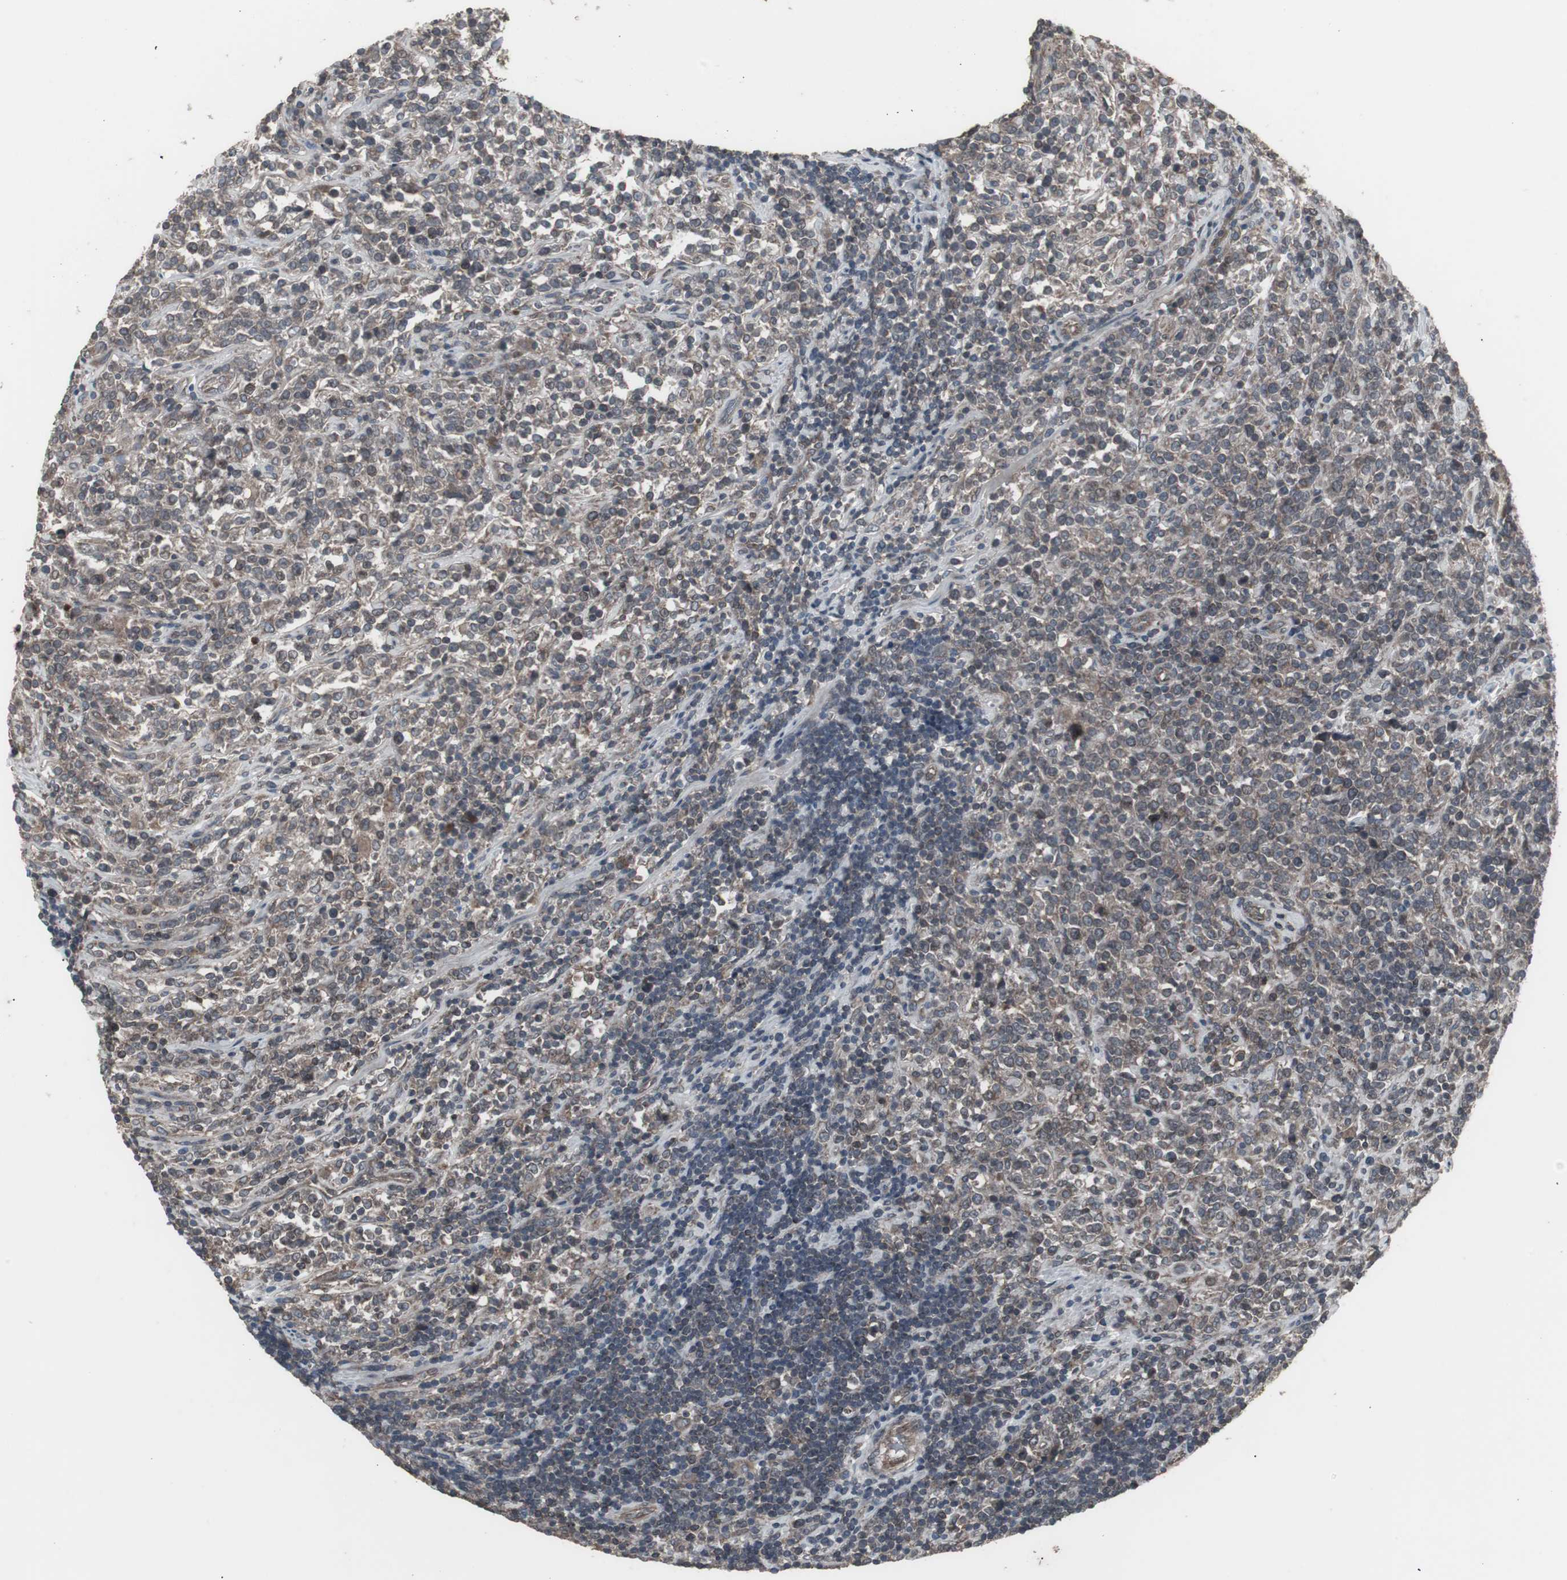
{"staining": {"intensity": "weak", "quantity": "25%-75%", "location": "cytoplasmic/membranous"}, "tissue": "lymphoma", "cell_type": "Tumor cells", "image_type": "cancer", "snomed": [{"axis": "morphology", "description": "Malignant lymphoma, non-Hodgkin's type, High grade"}, {"axis": "topography", "description": "Soft tissue"}], "caption": "IHC staining of malignant lymphoma, non-Hodgkin's type (high-grade), which shows low levels of weak cytoplasmic/membranous expression in about 25%-75% of tumor cells indicating weak cytoplasmic/membranous protein positivity. The staining was performed using DAB (brown) for protein detection and nuclei were counterstained in hematoxylin (blue).", "gene": "SSTR2", "patient": {"sex": "male", "age": 18}}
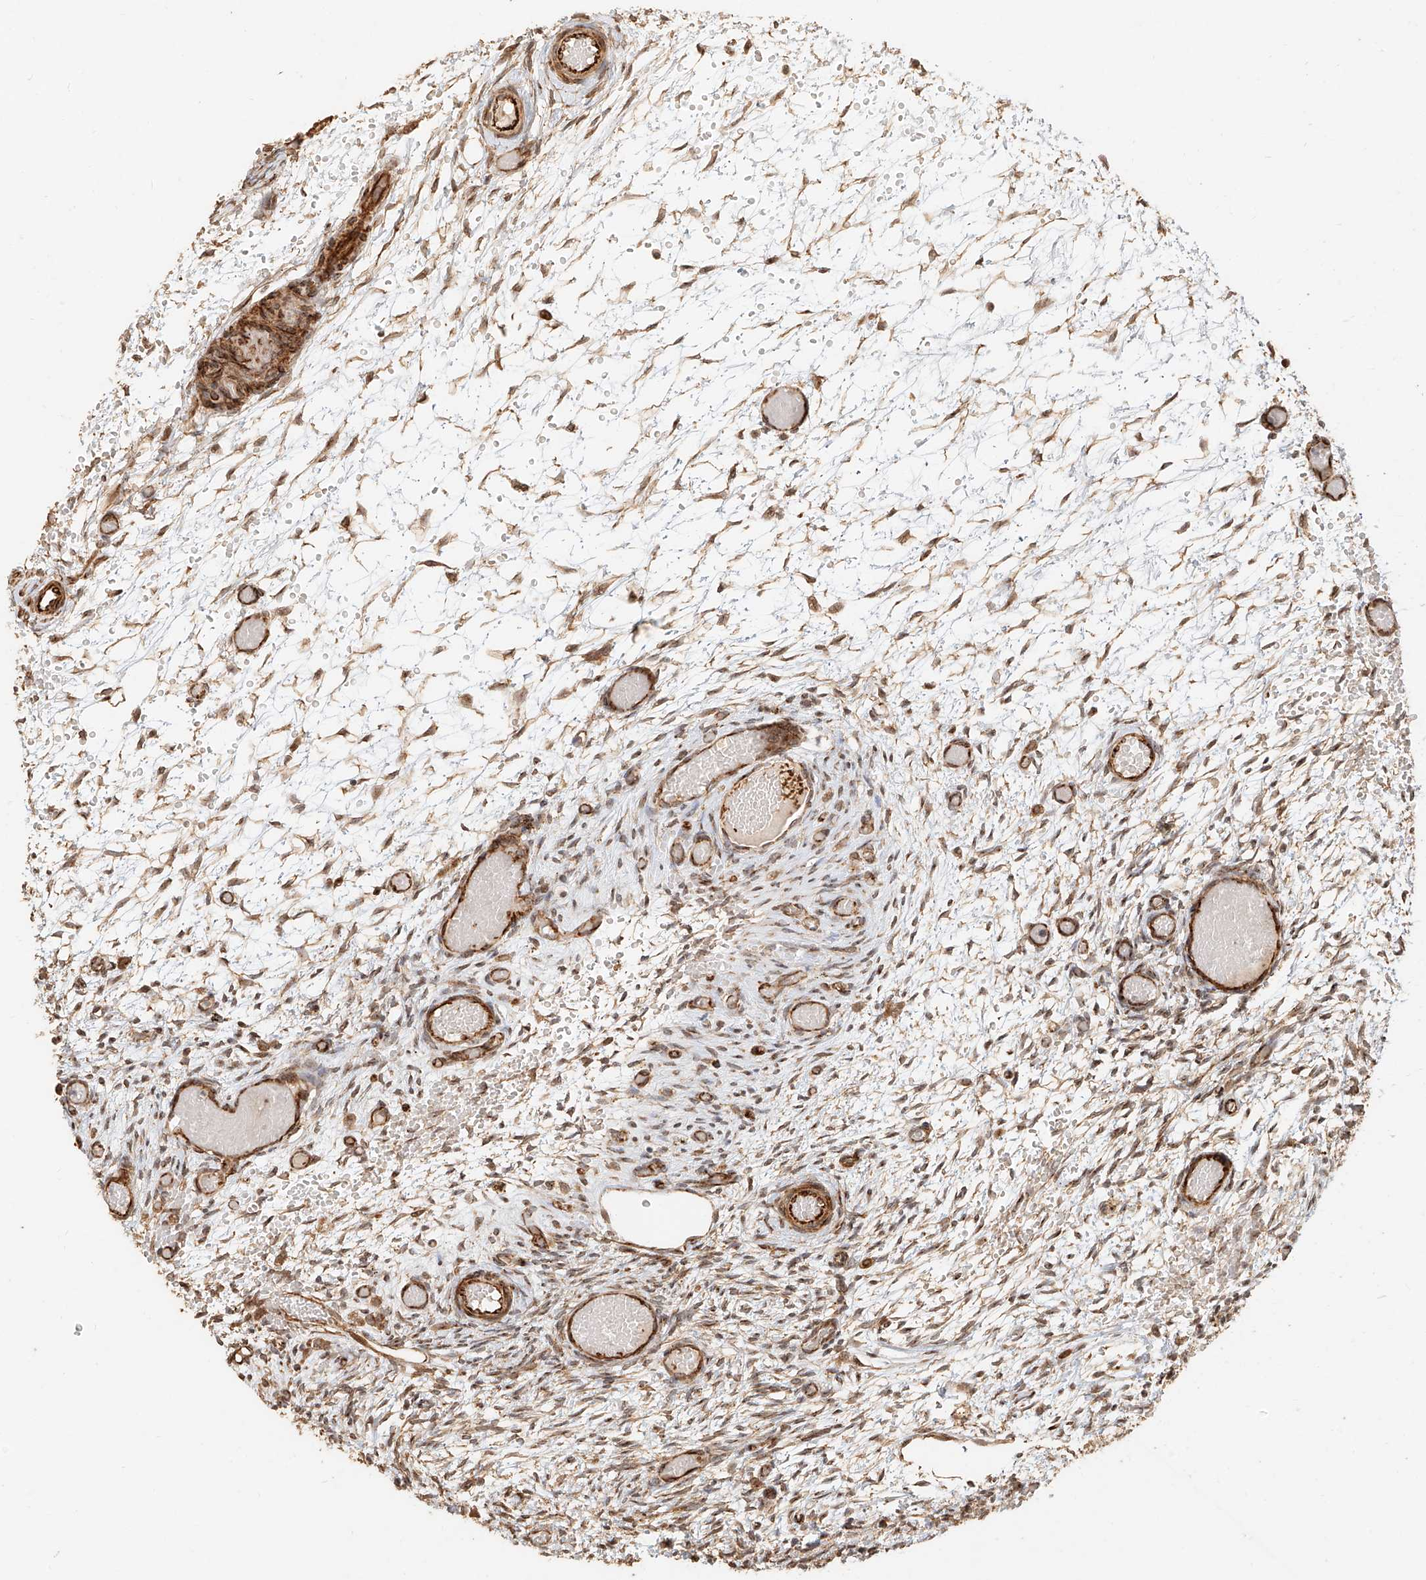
{"staining": {"intensity": "moderate", "quantity": ">75%", "location": "cytoplasmic/membranous"}, "tissue": "ovary", "cell_type": "Follicle cells", "image_type": "normal", "snomed": [{"axis": "morphology", "description": "Adenocarcinoma, NOS"}, {"axis": "topography", "description": "Endometrium"}], "caption": "Ovary stained with DAB (3,3'-diaminobenzidine) immunohistochemistry demonstrates medium levels of moderate cytoplasmic/membranous staining in about >75% of follicle cells.", "gene": "NAP1L1", "patient": {"sex": "female", "age": 32}}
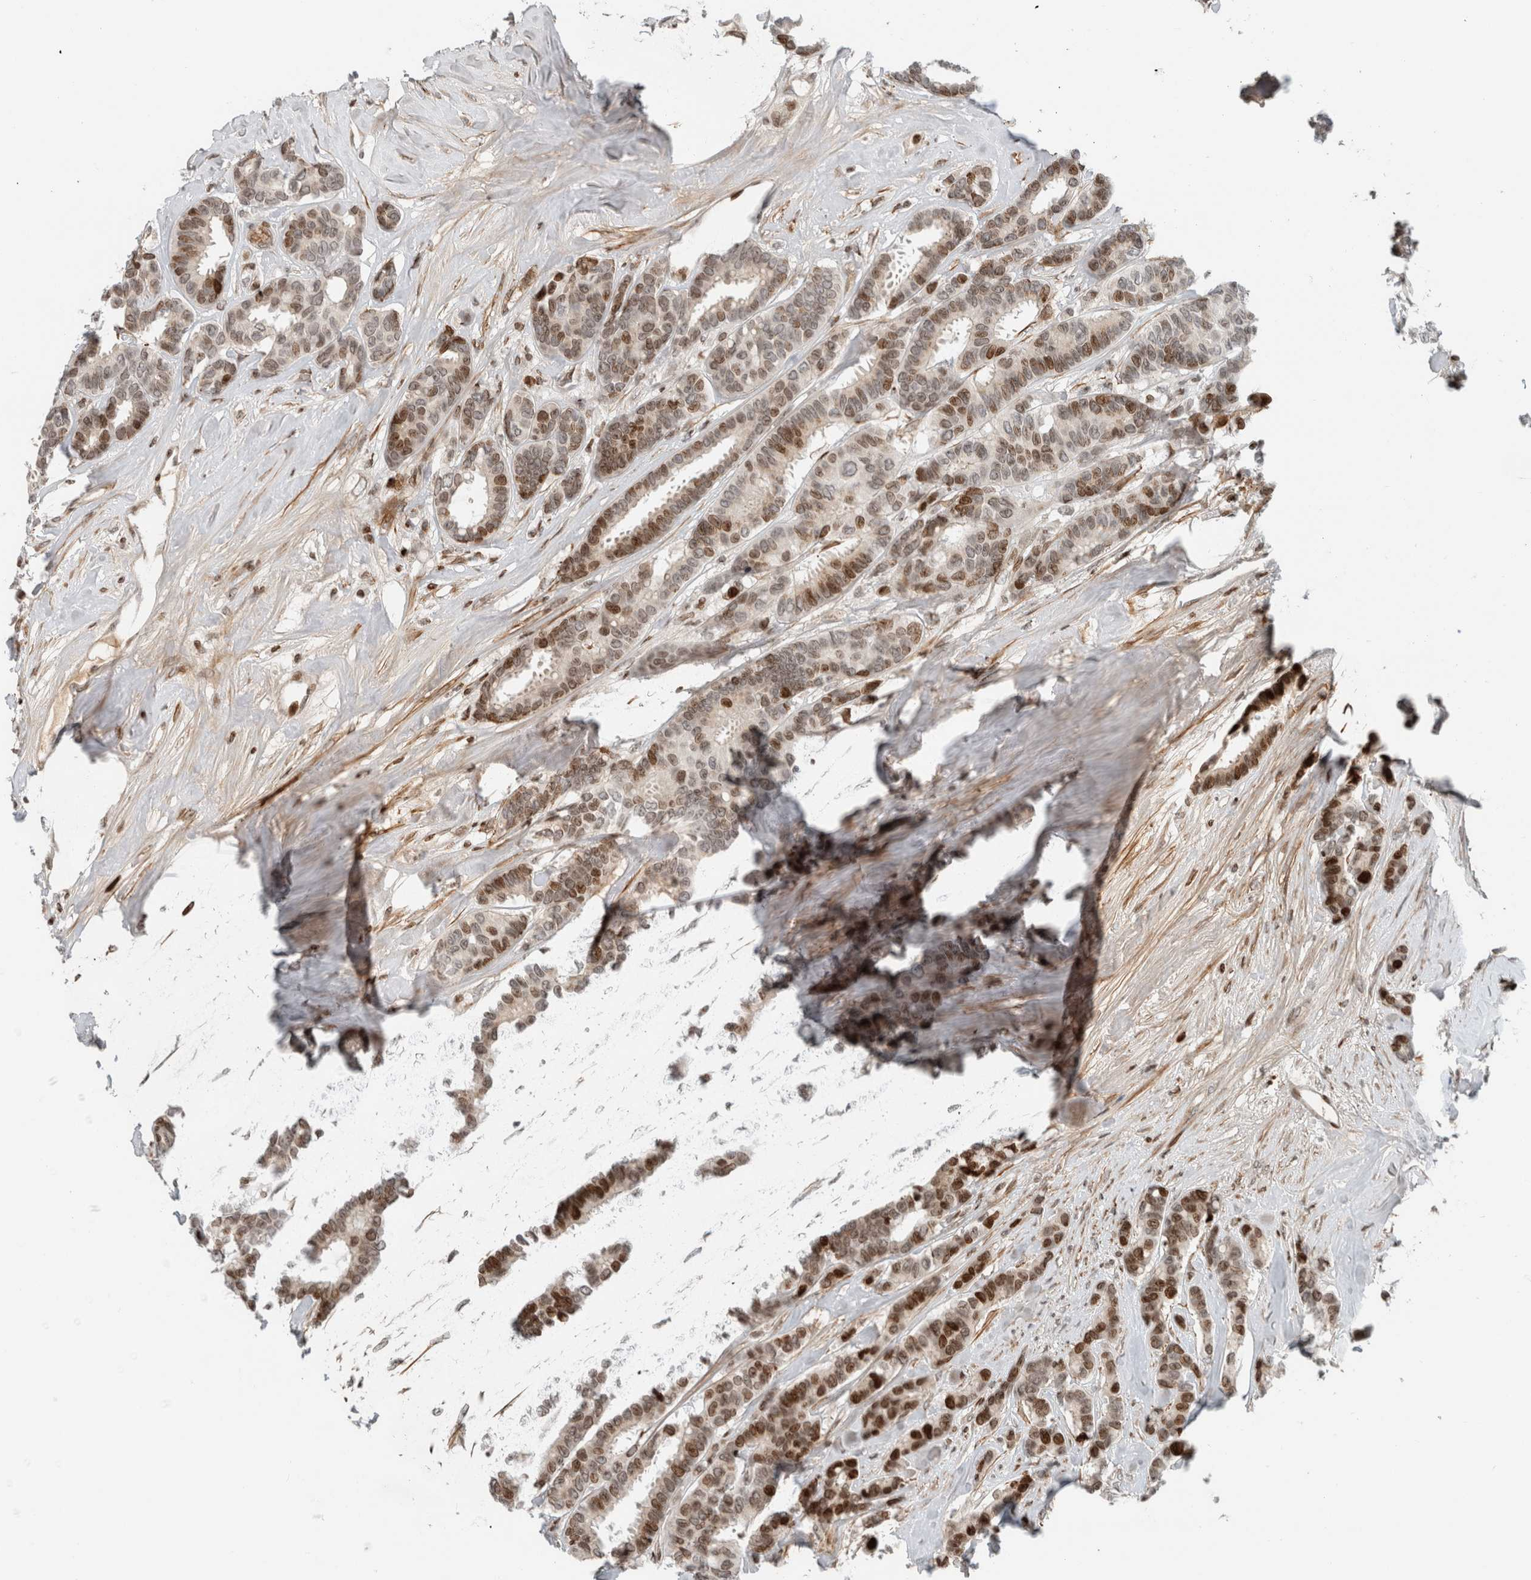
{"staining": {"intensity": "moderate", "quantity": ">75%", "location": "nuclear"}, "tissue": "breast cancer", "cell_type": "Tumor cells", "image_type": "cancer", "snomed": [{"axis": "morphology", "description": "Duct carcinoma"}, {"axis": "topography", "description": "Breast"}], "caption": "DAB immunohistochemical staining of breast intraductal carcinoma shows moderate nuclear protein positivity in approximately >75% of tumor cells. (brown staining indicates protein expression, while blue staining denotes nuclei).", "gene": "GINS4", "patient": {"sex": "female", "age": 87}}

===============

* **What you are asked to do**: An exact repeat of all the data is required, pictures excluded.

* **Answer box**:
{"staining": {"intensity": "weak", "quantity": "25%-75%", "location": "cytoplasmic/membranous"}, "tissue": "lymphoma", "cell_type": "Tumor cells", "image_type": "cancer", "snomed": [{"axis": "morphology", "description": "Malignant lymphoma, non-Hodgkin's type, High grade"}, {"axis": "topography", "description": "Soft tissue"}], "caption": "IHC staining of malignant lymphoma, non-Hodgkin's type (high-grade), which shows low levels of weak cytoplasmic/membranous expression in about 25%-75% of tumor cells indicating weak cytoplasmic/membranous protein positivity. The staining was performed using DAB (brown) for protein detection and nuclei were counterstained in hematoxylin (blue).", "gene": "SSTR2", "patient": {"sex": "male", "age": 18}}
{"staining": {"intensity": "moderate", "quantity": ">75%", "location": "cytoplasmic/membranous"}, "tissue": "ovary", "cell_type": "Follicle cells", "image_type": "normal", "snomed": [{"axis": "morphology", "description": "Adenocarcinoma, NOS"}, {"axis": "topography", "description": "Endometrium"}], "caption": "Ovary stained with DAB (3,3'-diaminobenzidine) immunohistochemistry demonstrates medium levels of moderate cytoplasmic/membranous staining in about >75% of follicle cells.", "gene": "NAP1L1", "patient": {"sex": "female", "age": 32}}
{"staining": {"intensity": "moderate", "quantity": ">75%", "location": "nuclear"}, "tissue": "breast cancer", "cell_type": "Tumor cells", "image_type": "cancer", "snomed": [{"axis": "morphology", "description": "Duct carcinoma"}, {"axis": "topography", "description": "Breast"}], "caption": "DAB immunohistochemical staining of breast intraductal carcinoma shows moderate nuclear protein positivity in approximately >75% of tumor cells. (brown staining indicates protein expression, while blue staining denotes nuclei).", "gene": "GINS4", "patient": {"sex": "female", "age": 87}}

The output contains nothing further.